Principle:Mlfoundations Open flamingo Model Initialization
Overview
Architectural pattern that assembles a vision-language model by composing a frozen vision encoder, a frozen language model, and trainable bridging modules (Perceiver resampler + gated cross-attention layers).
Description
Flamingo-style models are initialized by composing two large pretrained backbones — a CLIP vision encoder and a causal language model — together with lightweight, trainable bridging modules. The initialization procedure works as follows:
- A pretrained CLIP vision encoder (e.g. ViT-L/14) is loaded and its weights are frozen. This encoder is responsible for producing per-image visual feature maps.
- A pretrained causal language model (e.g. OPT, LLaMA, or MPT) is loaded and its weights are also frozen. This model provides the text-generation backbone.
- Gated cross-attention layers are injected into the language model's decoder stack at a configurable frequency (every n layers). These layers allow the language model to attend to visual features while generating text.
- A Perceiver resampler module is instantiated to compress the variable-length visual token sequence from CLIP into a fixed-length set of latent visual tokens, reducing the computational cost of cross-attention.
- The injection of cross-attention layers into the language model follows a dynamic mixin pattern: the original decoder layer classes are wrapped or extended at runtime so that each selected layer gains an additional cross-attention sub-layer, without modifying the underlying pretrained model class definition. This keeps the frozen LM architecture intact while adding trainable capacity.
- All backbone weights (vision encoder and language model) remain frozen during training; only the Perceiver resampler and gated cross-attention layers are updated, dramatically reducing the number of trainable parameters.
Usage
Use this principle when building a vision-language model that processes interleaved image-text sequences — for example, few-shot visual question answering, image captioning with in-context examples, or any task where images and text are interspersed in a single input stream.
Theoretical Basis
The architecture follows a three-stage composition pipeline:
1. Visual Encoding (CLIP)
The frozen CLIP vision encoder processes each input image independently, producing a grid of visual feature tokens. Because CLIP is trained with a contrastive image-text objective, these features already carry semantically rich, language-aligned representations.
2. Perceiver Resampler
The Perceiver resampler takes the variable-length sequence of visual tokens output by CLIP and compresses them into a fixed-length set of latent visual tokens (typically 64). It achieves this through a stack of cross-attention layers where a learned set of latent queries attend to the visual features. This fixed-length output is critical for efficiency: regardless of image resolution or patch count, the language model always cross-attends to the same number of visual tokens.

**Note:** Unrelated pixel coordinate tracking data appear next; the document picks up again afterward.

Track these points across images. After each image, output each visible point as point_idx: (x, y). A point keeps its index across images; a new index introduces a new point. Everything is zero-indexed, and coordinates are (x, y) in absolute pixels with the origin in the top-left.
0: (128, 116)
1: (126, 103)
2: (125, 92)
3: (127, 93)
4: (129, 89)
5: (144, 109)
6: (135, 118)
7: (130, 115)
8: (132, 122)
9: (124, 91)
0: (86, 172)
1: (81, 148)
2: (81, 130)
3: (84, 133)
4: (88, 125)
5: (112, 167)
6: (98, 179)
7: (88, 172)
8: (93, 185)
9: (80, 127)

3. Gated Cross-Attention in the Language Model Decoder
Gated cross-attention layers are interleaved into the frozen language model's decoder stack. The key design choices are:
- Cross-attention frequency parameter (
cross_attn_every_n_layers): Rather than adding cross-attention to every decoder layer, cross-attention is inserted every n layers (e.g. every 1, 2, or 4 layers). This controls the trade-off between visual grounding and computational cost. - Tanh-gated residual connections initialized at zero: Each gated cross-attention layer uses a learnable gating scalar, passed through a
tanhactivation, that multiplies the cross-attention output before it is added as a residual. Crucially, this gate is initialized to zero, meaning that at the start of training the cross-attention contributes nothing and the language model behaves exactly as if it were unmodified. This ensures stable training initialization and allows the model to gradually learn to incorporate visual information. - Selective freezing: The original self-attention and feed-forward weights within each decoder layer remain frozen. Only the newly added cross-attention parameters and gating scalars are trainable.
This design enables efficient adaptation of very large language models to multimodal tasks while preserving the original language modeling capabilities and requiring only a fraction of the total parameters to be trained.